Current favourite apps?
(CP) In the Blockchain space: MakerDao, PolloFeed, Compound, Erasure…but these are stil very early. Internet apps: SyncTuition (relaxation through 3D sounds), SuperHuman (productivity through email), Revolut (banking made for our generation), Telegram (safe communications), Twitter (informations), Instagram (friends and beauty), food services, Slack, Discord, iMessage, FaceTime…and more.
“Arrival and development of new technological platform is always a slow process. Internet arrived 25 years ago. Yet, the biggest internet applications took from 10 to 20 years to rise.”
And those are the apps you check first thing in the morning?

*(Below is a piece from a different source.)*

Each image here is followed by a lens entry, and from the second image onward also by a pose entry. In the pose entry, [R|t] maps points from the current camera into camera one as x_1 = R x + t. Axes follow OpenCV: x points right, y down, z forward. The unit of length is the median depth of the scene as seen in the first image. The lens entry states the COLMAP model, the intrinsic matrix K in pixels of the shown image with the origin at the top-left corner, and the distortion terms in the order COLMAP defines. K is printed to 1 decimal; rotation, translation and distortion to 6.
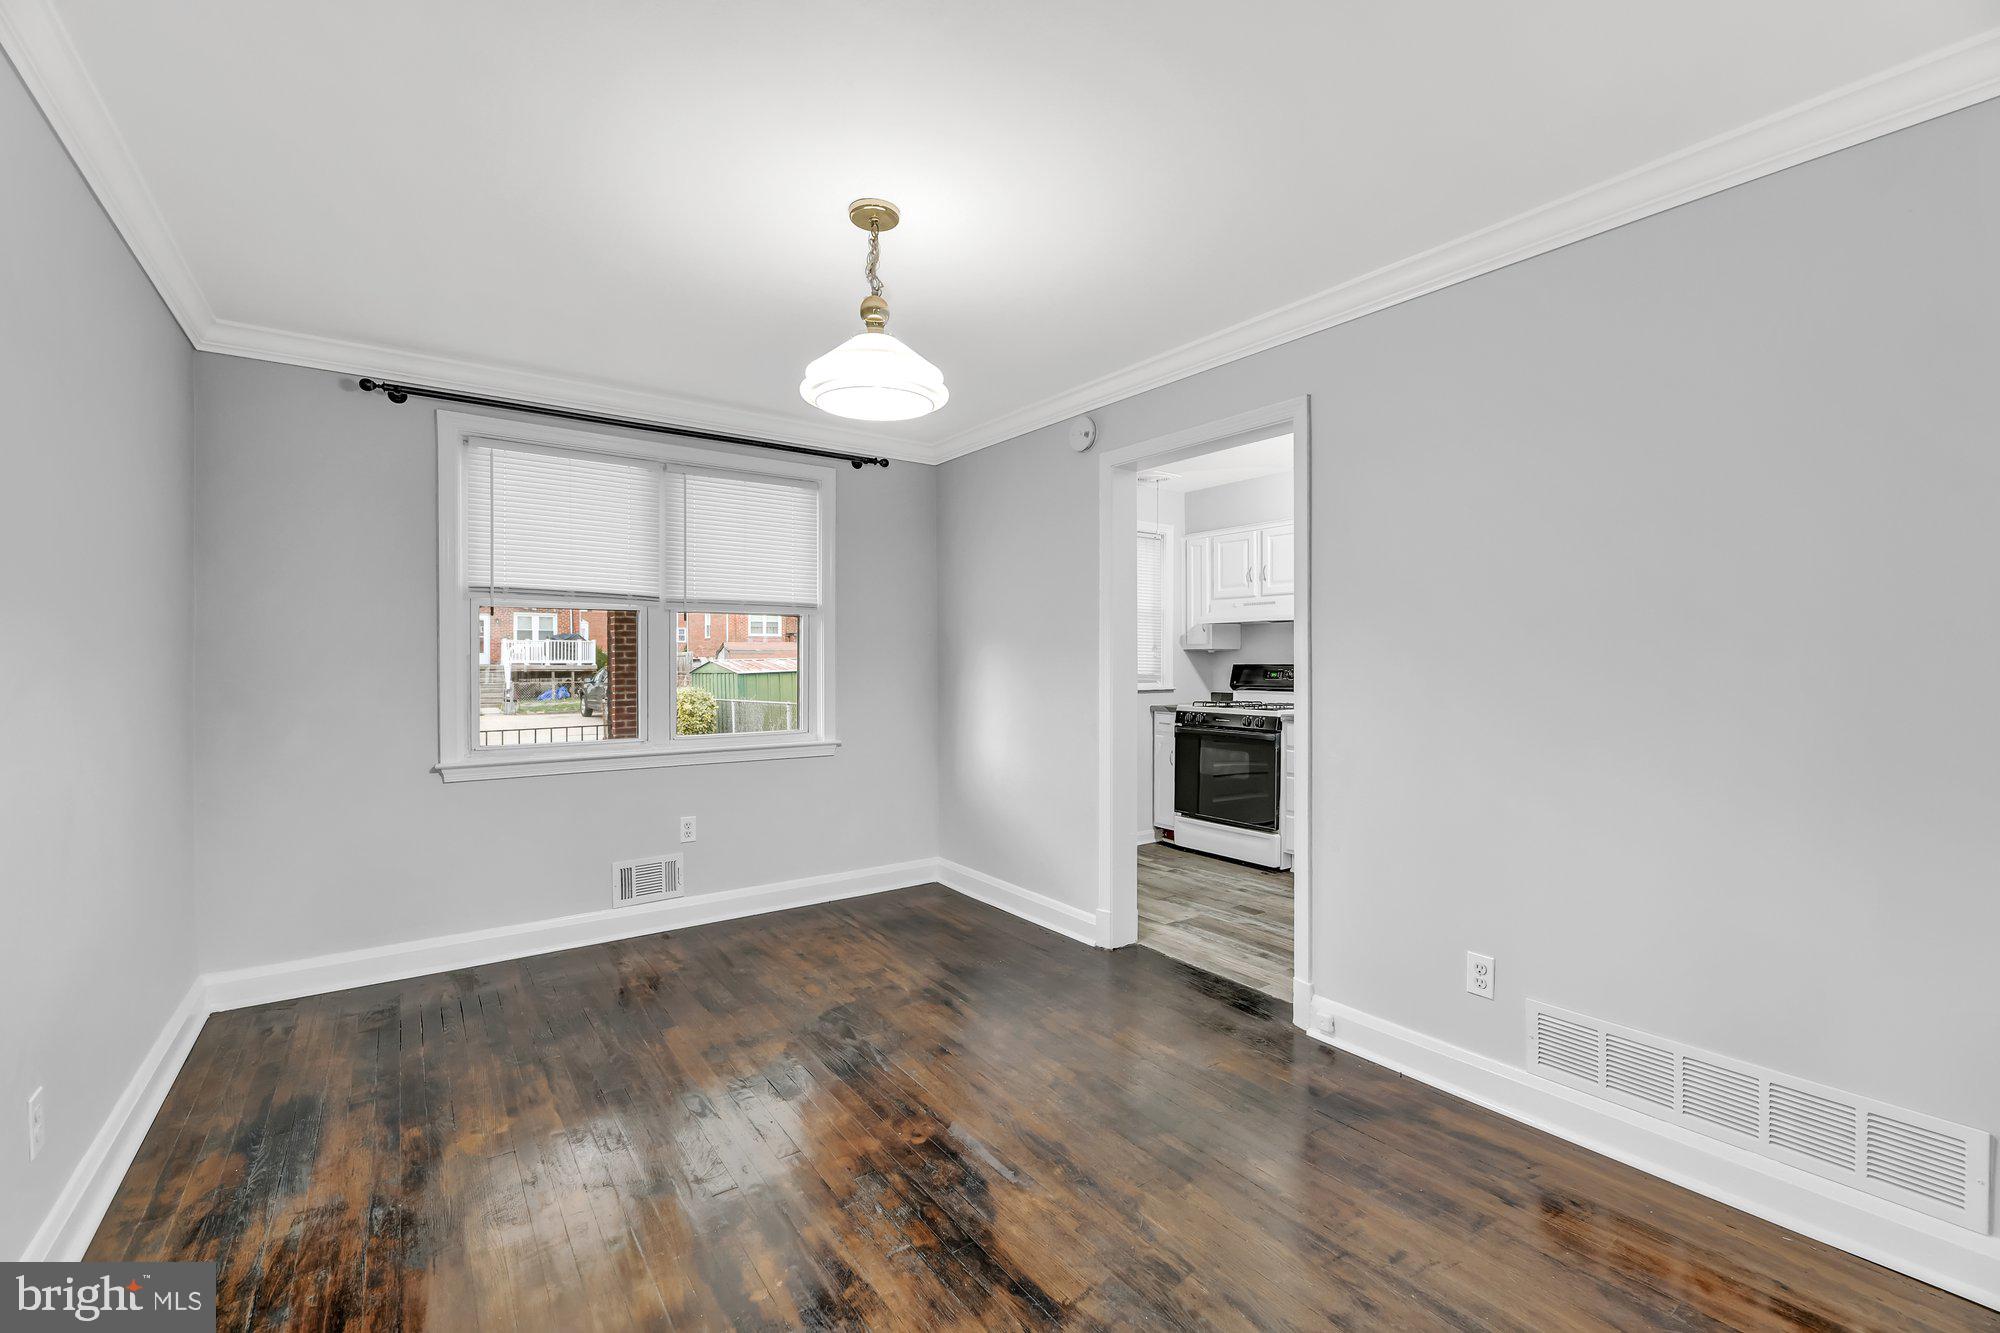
lens RADIAL K [[852.6, 0, 1002.5], [0, 852.6, 659.3], [0, 0, 1]] dist [-0.001888, -0.000244]
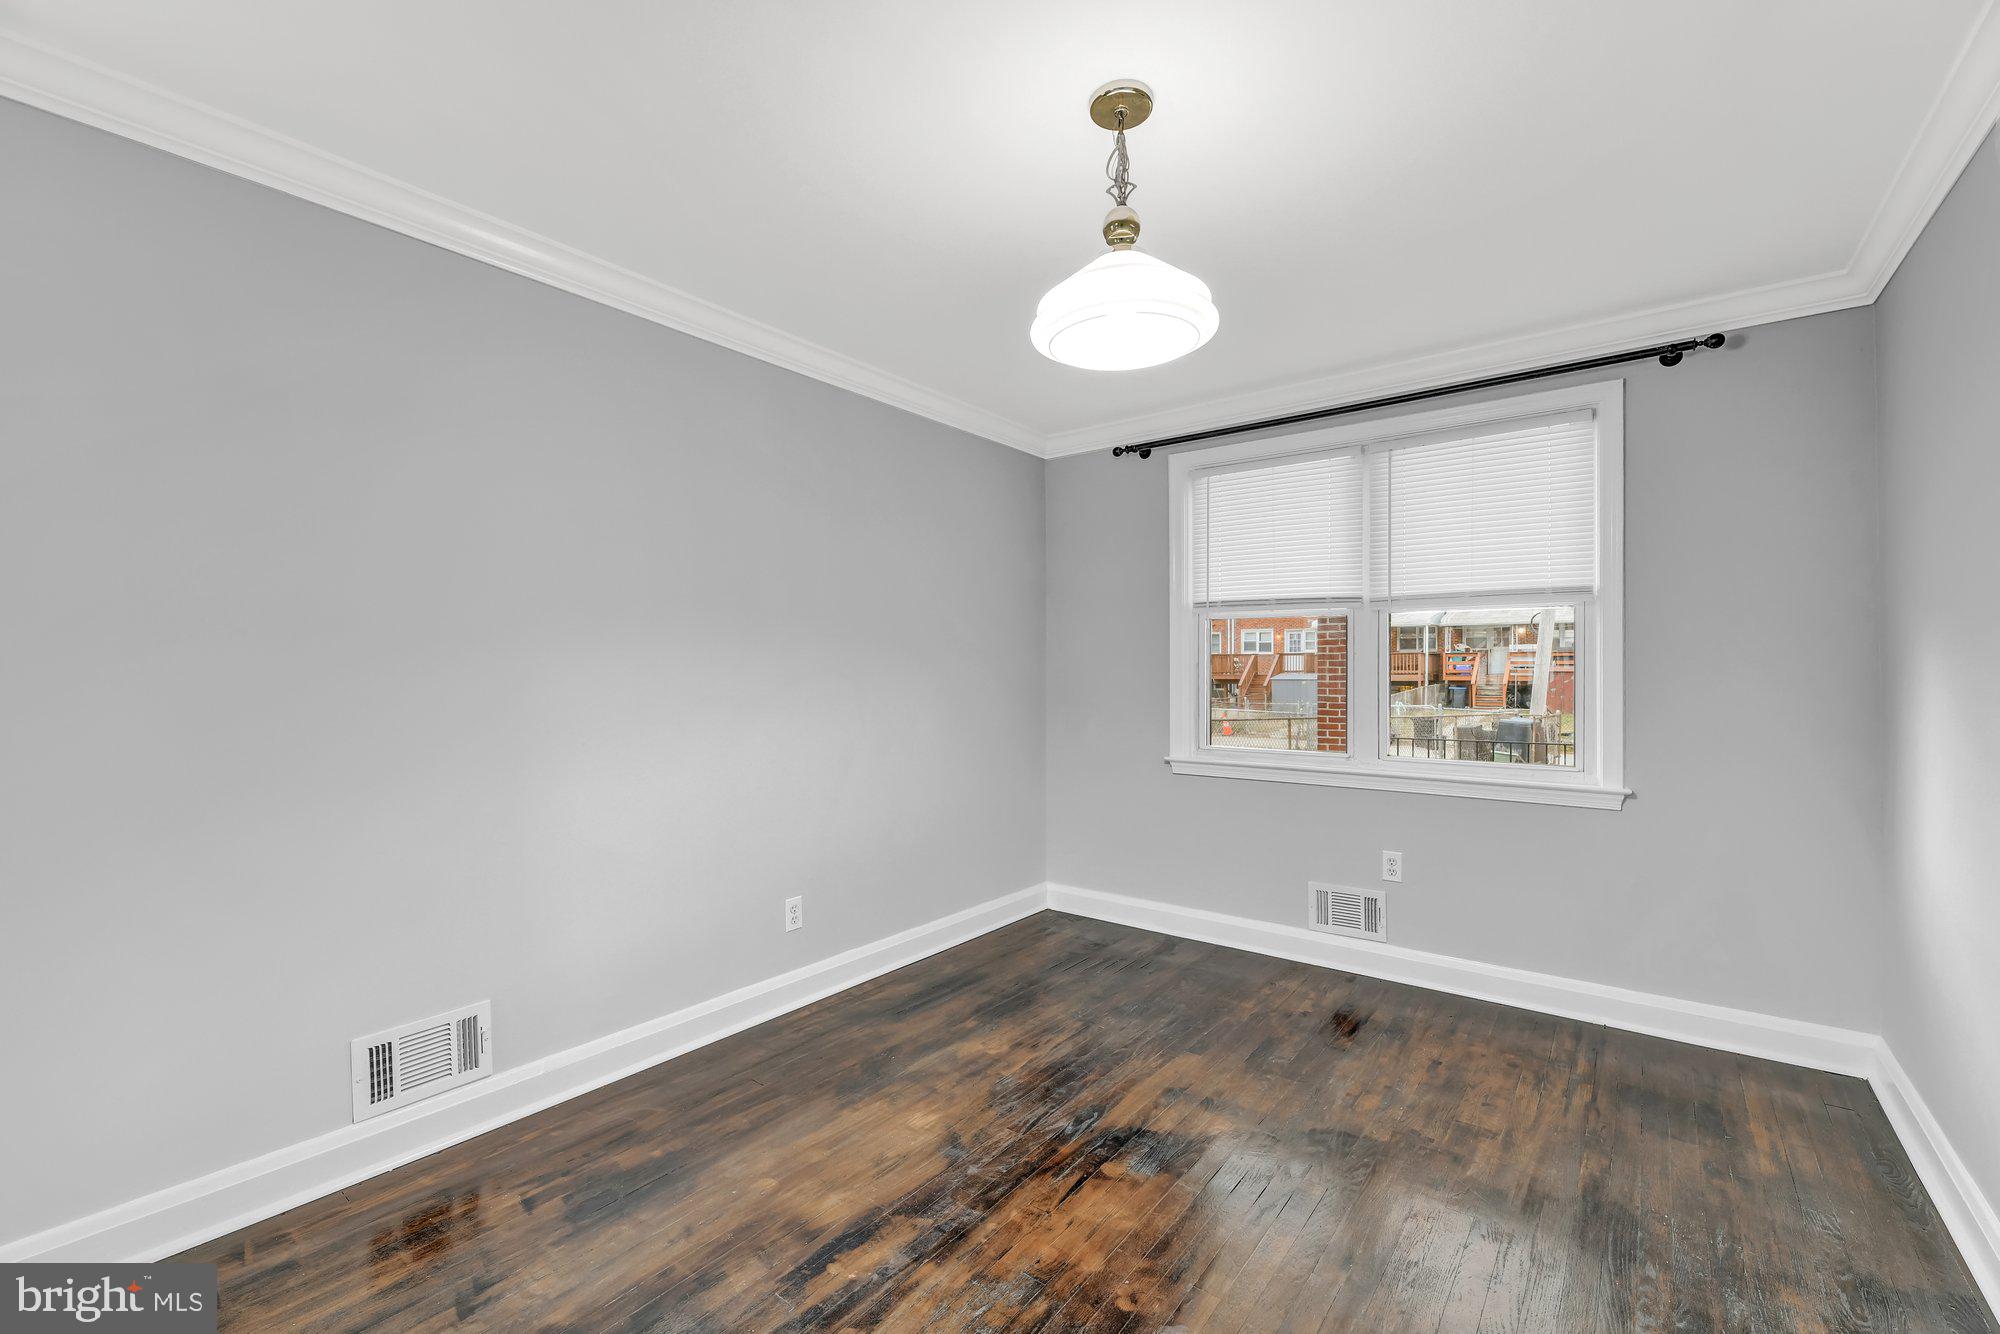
lens RADIAL K [[820.8, 0, 962.3], [0, 820.8, 674.2], [0, 0, 1]] dist [-0.000592, 0.000002]
pose [[0.273435, 0.005558, -0.961874, 0.333887], [0.001791, 0.999979, 0.006287, 0.001066], [0.961889, -0.003442, 0.273419, 0.398020]]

(CP) Of course no. We’re nothing close to mass adoption and daily habits at scale in the space. Blockchains are still in their research phases, and this is why there is more low level protocols than consumer apps. Arrival and development of new technological platform is always a slow process. Internet arrived 25 years ago. Yet, the biggest internet applications took from 10 to 20 years to rise, and they were unpredictable at the time.
You have built different kinds of internet products and business over the years. What are the values remained the same?
(CP) Core principles remain the same in any entrepreneurial journey: curiosity, adaptation, learning capabilities, empathy, getting excited to meet new people, dive into new topics and solve problems.
What are the differences doing what you do in Paris compared to your previous residences San Francisco and Los Angeles?
(CP) In San Francisco and Los Angeles, I was spending more time with research teams, either at Stanford, Berkeley, Caltech, or engineers and developers. Also as the large majority of startups are based in the Bay Area, you don’t get to travel often when you’re based there. In Paris, I’m spending more time with entrepreneurs, product builders, designers. And travelling a lot across Europe, to meet people and founders in various places. Different vibe, both are fun.
What interests you these days?
(CP) Beside friends, family and pleasure. I’m curious about health, meditation, design, the memory process, the creativity process, global mobility, nutrition, body science, bio hacking, and the various human states of mind drugs can bring you into.
If you were not doing what you are doing now what would you do?
(CP) Probably building something else. Certainly in the internet space, which is to me the one that can have the largest scale. There is also this part of me that sometimes dreams of doing nothing but just surf, read and enjoy new experiences… But not for now, I’m still hungry.